Bardzo dobre rozpoczęcie sezonu płockich siatkarzy plażowych

Podczas pierwszego turnieju z cyklu Grand Prix Polski Bartek Lewicki i Tomasz Maziarek zajęli wysokie siódme miejsce.

28-letni Tomek i 24-letni Bartek to najlepsza płocka dwójka. Już przed rokiem zanotowali kilka wartościowych występów. Najwyżej, na 9.miejscu, uplasowali się w Łodzi, w Legionowie i Przysusze zameldowali się na 13. miejscu. Konkurencja jest bardzo mocna, wyrównana, zwykle w eliminacjach, by dostać się do turnieju głównego (na 16 par), walczy 40-50 dwójek.

Wiosną duet z Płocka pracował nad siłą i kondycją, w maju doszła taktyka i gra na piasku. Lewicki (na zdjęciach z nr 1) i Maziarek (nr 2) nie mają na Sobótce sparingpartnerów na swoim poziomie, więc przygotowania były utrudnione. Ale okazało się, że siatkarze z Płocka są w świetnej formie.

W Zbąszyniu (Wielkopolska) w weekend walczyło niemal 50 dwójek, Lewicki-Maziarek rozstawieni byli z numerem 22. Tylko osiem najlepszym par ma zawsze zapewniony start w turnieju głównym, reszta walczy o pozostałe osiem miejsc.

W pierwszej rundzie eliminacji płocczanie zagrali z dwójką z Gdańska Krasiński/Zięba. - To mocny duet, a wygraliśmy zaskakująco wysoko, bo 21:14, 21:6 - opowiada Tomasz Maziarek.

W drugiej rundzie rywale okazali się znacznie trudniejsi. To Bartosz Kujawski i Mateusz Malinowski. Ten drugi to 24-letni atakujący z parkietów PlusLigi, ma 197 cm wzrostu, reprezentuje Cuprum Lubin. Po niezwykle zaciętym meczu płocczanie wygrali 22:20, 21:19 i spełnili plan - awansowali do turnieju głównego. Ale na tym nie poprzestali! Wprawdzie w pierwszej rundzie ulegli dwójce Radzikowski/Mariański 0:2 (20:22, 18:21), ale w kolejnej pokonali duet Radziewicz/Rogiński 2:0 (21:14, 22:20).

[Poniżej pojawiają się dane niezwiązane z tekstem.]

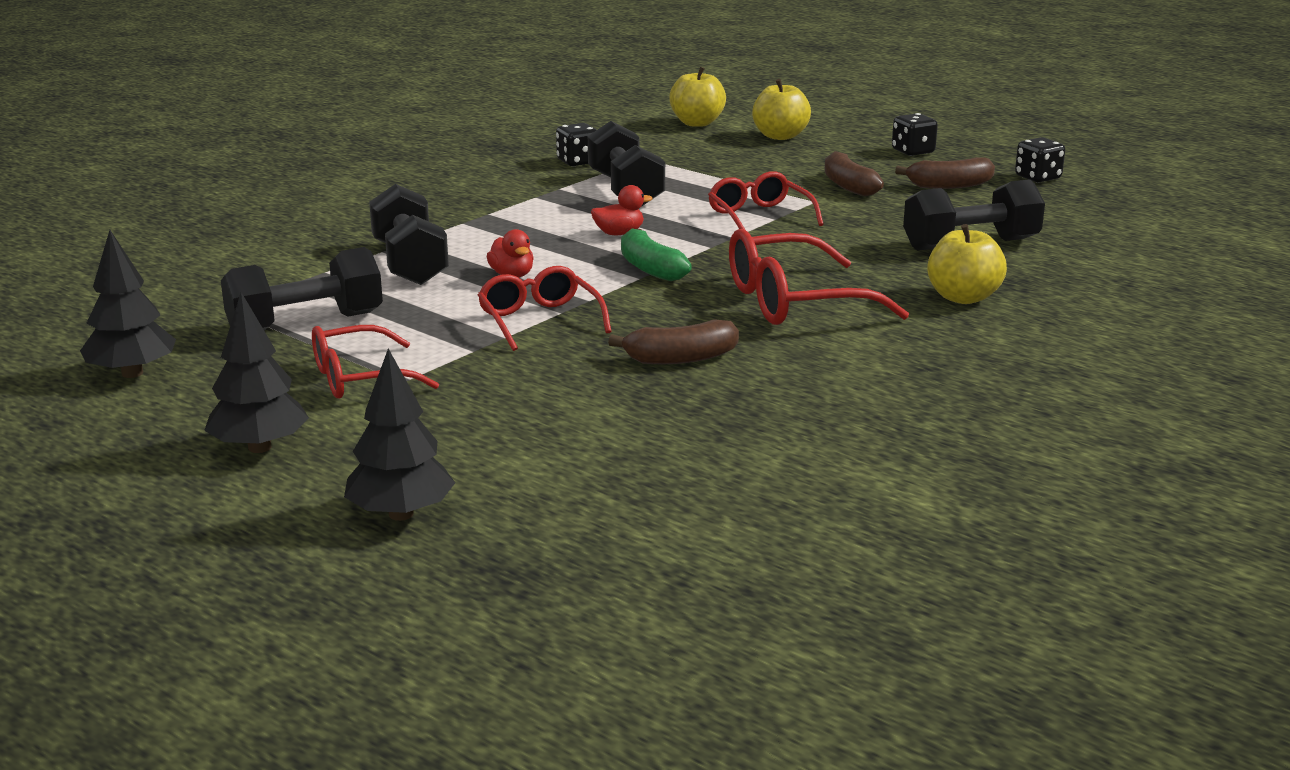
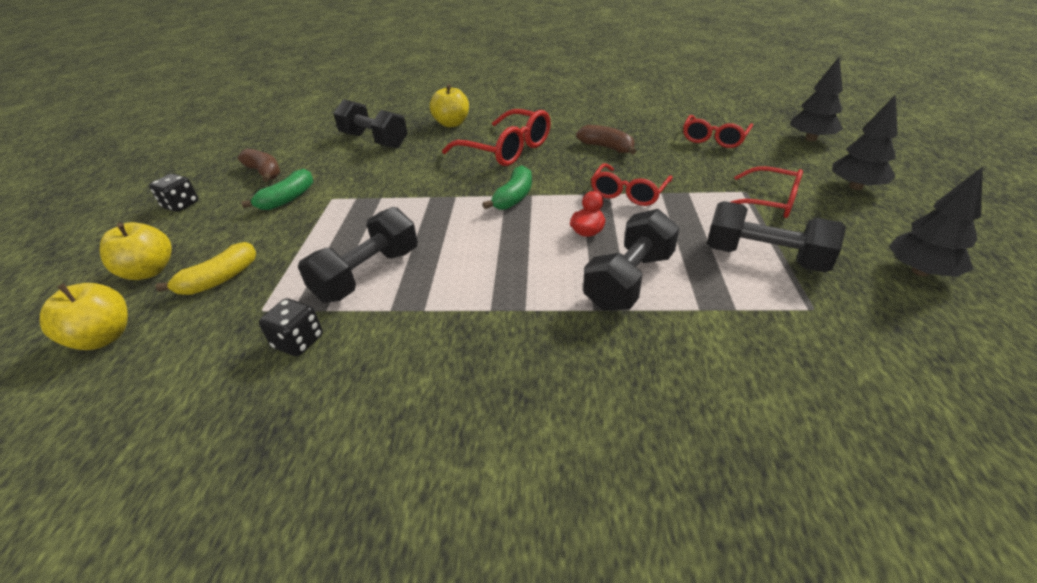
camera: 125 degrees left, 15 degrees up
(619, 233) = (468, 232): red duck -> none
(719, 152) = (219, 279): none -> yellow banana
(759, 217) = (383, 202): red glasses -> red glasses (714, 139)
(848, 186) = (287, 199): brown banana -> green banana
(1037, 178) = (230, 156): black dice -> none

Nie zdążyli odpocząć, bo czekali już na nich bracia Andrys. Pierwszego seta płocczanie przegrali minimalnie 19:21, ale zdecydowanie wygrali dwa kolejne 21:13 oraz 15:10 i triumfowali w meczu 2:1!

- W walce o czołową szóstkę dało o sobie znać zmęczenie, w upale zagraliśmy trzeci mecz z rzędu i ulegliśmy mocnej dwójce Kaczmarek/Janiak do 11 i 19 - dodaje Maziarek. - Skończyło się więc na siódmym miejscu, to dla nas świetny wynik, doskonałe rozpoczęcie sezonu 2016.

Zawody w Zbąszyniu, organizowane po raz pierwszy w tym malowniczym miasteczku, płocczanie oceniają jako świetnie zorganizowane. - Możliwe, że będzie to najlepszy turniej roku. Także dla kibiców, była transmisja internetowa, mnóstwo zdjęć, wyniki na żywo na Facebooku, same plusy - ocenił Tomasz Maziarek.

Już w sobotę 4 czerwca siatkarze z Płocka zagrają w drugim turnieju Grand Prix w Kędzierzynie Koźlu. Będą rozstawieni z "siódemką", nie muszą przebijać się przez kwalifikacje.

- To drugi z 10 turniejów, jakie zostaną zorganizowane w czerwcu i lipcu. Chcielibyśmy wystartować we wszystkich, ale to kosztuje. Obecnie reprezentujemy firmę Entelo, która wsparła nas finansowo. Dziękujemy za to, doceniamy. Ale do zamknięcia budżetu brakuje nam jeszcze kilka tysięcy złotych - na przejazdy, noclegi - wylicza Maziarek.

Płocka dwójka szuka więc kolejnych sponsorów. Trwają m.in. rozmowy z miastem, bo plażowy duet to dobra wizytówka miasta, w pozytywnym kontekście wymienianego wiele razy podczas turniejów.

Finał mistrzostw Polski - już z udziałem olimpijskich dwójek Fijałek-Prudel i Kantor-Łosiak zaplanowano w końcu sierpnia we Wrześni. Zagrają tam 24 najlepsze polskie duety. Dużą szansę na bardzo dobry występ mają także płocczanie.